Aussi difficile que puisse être le trajet, la récompense n'en est que meilleure. L'Arthotèque a pour habitude de monter des expositions au sein de la bibliothèque d'Annecy. L'espace est attenant aux rayonnages des livres situés au premier étage. La proximité y est surprenante mais non dérangeante. L'installation dans une telle configuration n'est pas donnée. Elle semble, pour cette exposition, tirer avantage des contraintes et se focaliser uniquement sur son périmètre d'action, soit le mur d'accrochage. Il présente tout autant d'interventions et de travail de matières que les pièces qu'il soutient. Ces dernières, mélanges d'aquarelles et de gommes arabiques, dessinent des réactions chimiques figées dans le trait du pinceau. A la fois simple application et pure expérimentation d'un procédé pictural, la gestion semi-maitrisée des variations chromatiques équilibre la composition et les tensions avec le papier.
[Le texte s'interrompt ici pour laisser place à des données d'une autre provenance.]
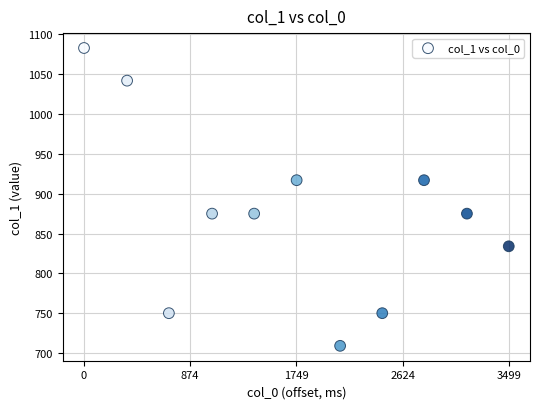

What is the range of Y values (max minus min)?

374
Le monde et non la foule était au rendez-vous, tout comme les petis fours version traiteur et le traditionnel verre de vin. La discussion n'est pas évidente au début, l'échange se fait au fur et à mesure et amène à tisser des liens éphémères ou non. Certains parlent de relations sociales lâches, je préfère effet de curiosité. La prochaine exploration pour culturophiles basés en région initiale se déroulera pour la manifestation Poétique du chantier rassemblant les différentes structures locales sous la direction de de Jean Max Colard, de novembre 2009 à mars 2010.